Type the records out again in full, exactly.

MATERIAL TO PROCESS ▸
▬▬▬

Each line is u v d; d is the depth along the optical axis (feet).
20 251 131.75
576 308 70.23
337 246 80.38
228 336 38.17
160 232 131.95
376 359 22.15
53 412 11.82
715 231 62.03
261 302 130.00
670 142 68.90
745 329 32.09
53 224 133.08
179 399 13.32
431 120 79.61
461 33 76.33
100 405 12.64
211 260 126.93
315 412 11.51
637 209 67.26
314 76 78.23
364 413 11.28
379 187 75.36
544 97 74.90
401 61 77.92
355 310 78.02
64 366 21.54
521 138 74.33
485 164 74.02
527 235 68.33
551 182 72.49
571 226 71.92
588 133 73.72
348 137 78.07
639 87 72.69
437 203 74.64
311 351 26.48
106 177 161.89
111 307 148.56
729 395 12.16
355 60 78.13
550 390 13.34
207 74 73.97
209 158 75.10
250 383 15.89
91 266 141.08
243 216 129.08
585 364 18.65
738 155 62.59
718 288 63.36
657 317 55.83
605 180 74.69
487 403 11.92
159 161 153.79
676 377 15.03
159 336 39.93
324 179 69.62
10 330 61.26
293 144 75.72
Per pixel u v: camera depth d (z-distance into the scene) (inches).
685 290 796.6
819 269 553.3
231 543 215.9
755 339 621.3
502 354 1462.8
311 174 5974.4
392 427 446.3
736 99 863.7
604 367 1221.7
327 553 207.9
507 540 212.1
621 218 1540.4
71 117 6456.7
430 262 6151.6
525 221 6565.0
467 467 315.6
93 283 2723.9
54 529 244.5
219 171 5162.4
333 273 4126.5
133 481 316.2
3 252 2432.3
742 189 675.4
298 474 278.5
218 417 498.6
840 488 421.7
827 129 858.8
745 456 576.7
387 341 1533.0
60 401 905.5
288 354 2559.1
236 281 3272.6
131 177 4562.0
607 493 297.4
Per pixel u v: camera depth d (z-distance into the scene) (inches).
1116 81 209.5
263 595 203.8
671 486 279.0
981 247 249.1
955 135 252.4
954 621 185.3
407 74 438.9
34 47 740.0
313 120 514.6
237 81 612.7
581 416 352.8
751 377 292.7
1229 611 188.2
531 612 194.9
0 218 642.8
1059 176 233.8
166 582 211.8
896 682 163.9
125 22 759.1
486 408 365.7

▬▬▬

WRITTEN SOLUTION ▸
Each line is u v d; d is the depth along the optical axis (feet).
20 251 131.75
576 308 70.23
337 246 80.38
228 336 38.17
160 232 131.95
376 359 22.15
53 412 11.82
715 231 62.03
261 302 130.00
670 142 68.90
745 329 32.09
53 224 133.08
179 399 13.32
431 120 79.61
461 33 76.33
100 405 12.64
211 260 126.93
315 412 11.51
637 209 67.26
314 76 78.23
364 413 11.28
379 187 75.36
544 97 74.90
401 61 77.92
355 310 78.02
64 366 21.54
521 138 74.33
485 164 74.02
527 235 68.33
551 182 72.49
571 226 71.92
588 133 73.72
348 137 78.07
639 87 72.69
437 203 74.64
311 351 26.48
106 177 161.89
111 307 148.56
729 395 12.16
355 60 78.13
550 390 13.34
207 74 73.97
209 158 75.10
250 383 15.89
91 266 141.08
243 216 129.08
585 364 18.65
738 155 62.59
718 288 63.36
657 317 55.83
605 180 74.69
487 403 11.92
159 161 153.79
676 377 15.03
159 336 39.93
324 179 69.62
10 330 61.26
293 144 75.72
Per pixel u v: camera depth d (z-distance into the scene) (inches).
685 290 796.6
819 269 553.3
231 543 215.9
755 339 621.3
502 354 1462.8
311 174 5974.4
392 427 446.3
736 99 863.7
604 367 1221.7
327 553 207.9
507 540 212.1
621 218 1540.4
71 117 6456.7
430 262 6151.6
525 221 6565.0
467 467 315.6
93 283 2723.9
54 529 244.5
219 171 5162.4
333 273 4126.5
133 481 316.2
3 252 2432.3
742 189 675.4
298 474 278.5
218 417 498.6
840 488 421.7
827 129 858.8
745 456 576.7
387 341 1533.0
60 401 905.5
288 354 2559.1
236 281 3272.6
131 177 4562.0
607 493 297.4
Per pixel u v: camera depth d (z-distance into the scene) (inches).
1116 81 209.5
263 595 203.8
671 486 279.0
981 247 249.1
955 135 252.4
954 621 185.3
407 74 438.9
34 47 740.0
313 120 514.6
237 81 612.7
581 416 352.8
751 377 292.7
1229 611 188.2
531 612 194.9
0 218 642.8
1059 176 233.8
166 582 211.8
896 682 163.9
125 22 759.1
486 408 365.7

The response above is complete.